И вот теперь, в небольшом кабинете Петр Львович вместе с супругой вел консультации и лечил. Точнее спасал, ставил людей на ноги, вытаскивал с того света — тут мнения расходились в зависимости от количества купленных услуг. Прием стоил дорого, пожалуй, ни один врач в небольшом российском городе не брал столько за разовую консультацию.
Я постучалась в кабинет. Дверь открыл немолодой щуплый мужчина с зорким и цепким взглядом. Он уже знал из телефонного разговора, какой серьезный диагноз мне ставят, и согласился на быструю встречу. Заполнив анкету, собрав первоначальные данные, он приступил к главному — выяснять, каким образом мое биополе дало брешь.

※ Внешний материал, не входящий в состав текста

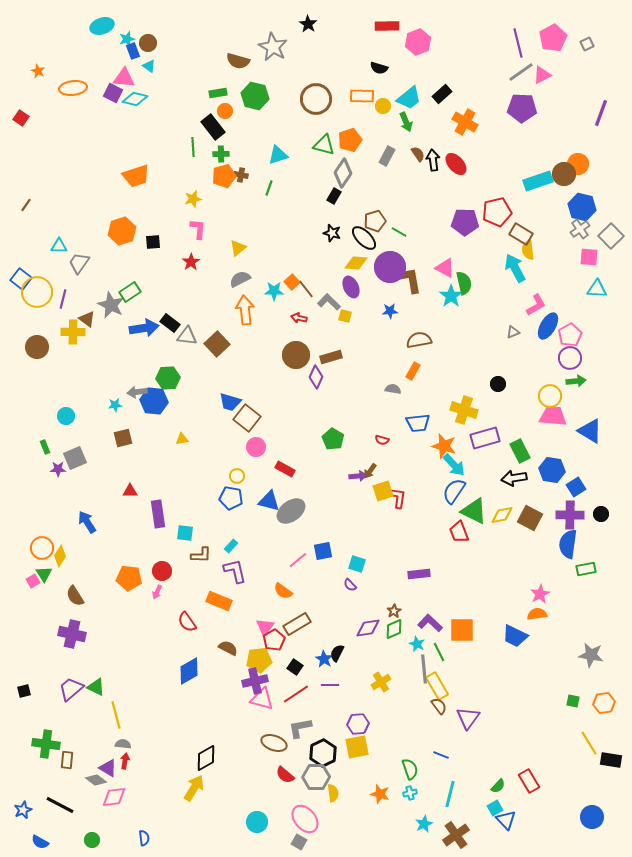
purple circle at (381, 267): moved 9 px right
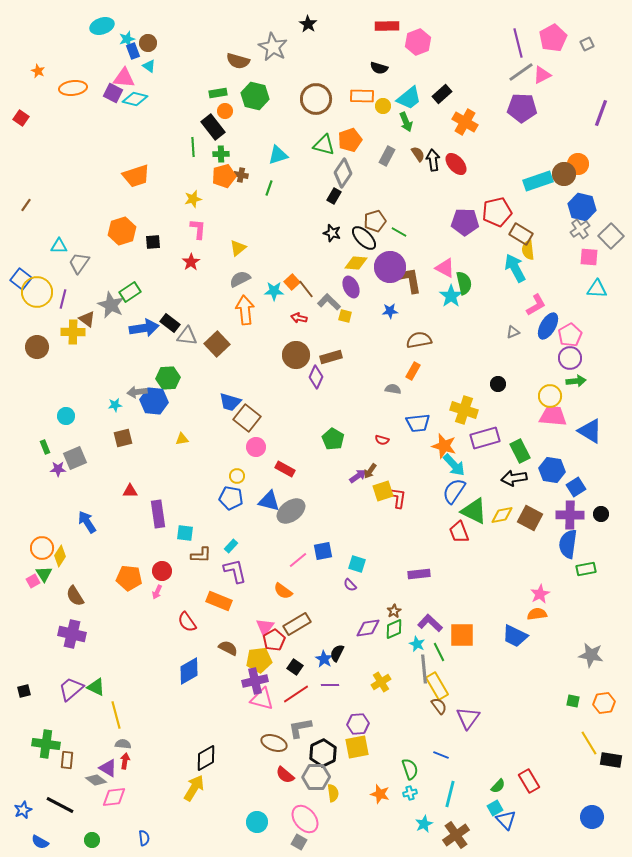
purple arrow at (358, 476): rotated 30 degrees counterclockwise
orange square at (462, 630): moved 5 px down
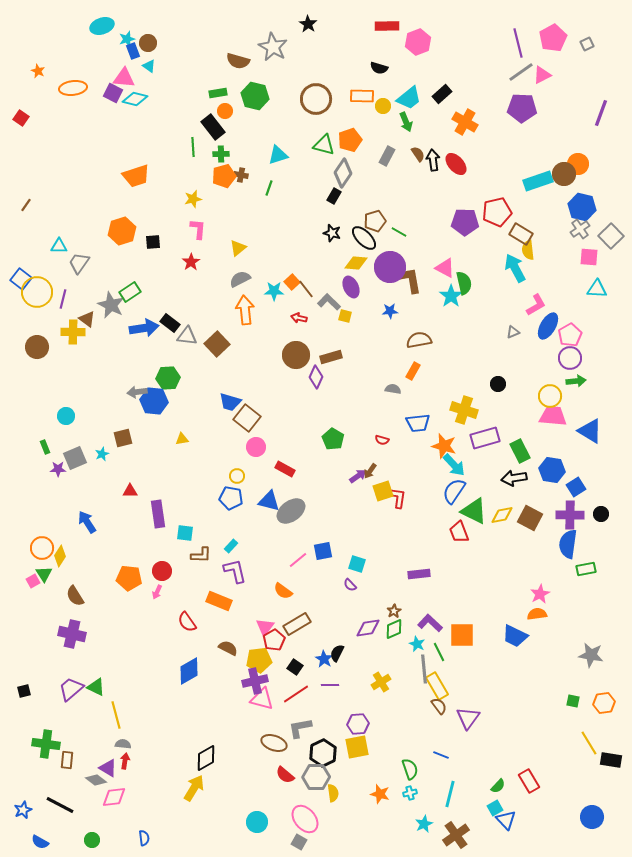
cyan star at (115, 405): moved 13 px left, 49 px down; rotated 16 degrees counterclockwise
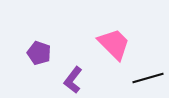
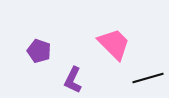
purple pentagon: moved 2 px up
purple L-shape: rotated 12 degrees counterclockwise
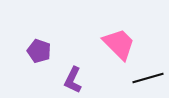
pink trapezoid: moved 5 px right
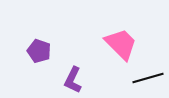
pink trapezoid: moved 2 px right
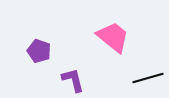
pink trapezoid: moved 8 px left, 7 px up; rotated 6 degrees counterclockwise
purple L-shape: rotated 140 degrees clockwise
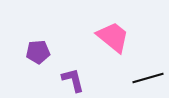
purple pentagon: moved 1 px left, 1 px down; rotated 25 degrees counterclockwise
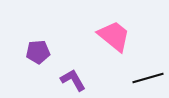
pink trapezoid: moved 1 px right, 1 px up
purple L-shape: rotated 16 degrees counterclockwise
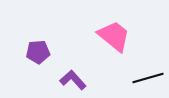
purple L-shape: rotated 12 degrees counterclockwise
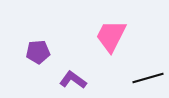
pink trapezoid: moved 3 px left; rotated 102 degrees counterclockwise
purple L-shape: rotated 12 degrees counterclockwise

Я села на простой стул перед стареньким компьютером, к которому присоединялась камера, похожая на обычную веб-камеру. Петр Львович, заметив мой недоверчивый взгляд, гордо сообщил, что его оборудование стоит не один миллион долларов. Вскоре я поняла, что быстро мы не закончим: современное дорогостоящее оборудование работало очень медленно. Стеклянный глаз камеры словно пытался заглянуть мне прямо в душу (путь туда, как известно, неблизкий) и вытащить на поверхность все сокровенные тайны. Даже не мои, а моего биополя.
Происходил «анализ биополя» примерно так: на экране появлялась картинка, похожая на детскую игру, состоящая из белых точек. Далее по этим бесконечным рядам точек ездил указатель и окрашивал их в разные цвета: зеленый — признак здоровья и целостности клеток, черный — плохо дело, дыры в карме, но Петр Львович, конечно, придет на помощь и все залатает.
Сканирование клеток продолжалось несколько часов. Петр Львович ориентировал меня на четыре-пять, но уже на втором часу я тихонько завыла и попросила не сканировать хотя бы ноги. Стеклянный глаз сверлил меня строгим взором и упорно красил клеточки только зеленым. Он окрасил зеленым всю голову, плечи и руки, живот, все внутренние органы. Но что самое интересное — и мою грудь. Тут Петр Львович не выдержал, прервал сеанс и попросил меня раздеться, чтобы своими собственными глазами увидеть, есть ли проблемы или я сама себе их придумала.
Я разделась. Вид моей покрасневшей, отекшей груди говорил сам за себя. Петр Львович сконфуженно хмыкнул и усадил исследовать грудь по второму кругу. Долго зеленые точки одна за другой поглощали экран. Я даже попыталась шутить, что, мол, с таким зеленым биополем возьмут в любую армию мира, но Петру Львовичу было не до смеха. Он не понимал, почему аппарат не видит очевидного. Что-то нажимал, настраивал, подкручивал, но зеленое поле только мелькало бликами на стареньком экране компьютера.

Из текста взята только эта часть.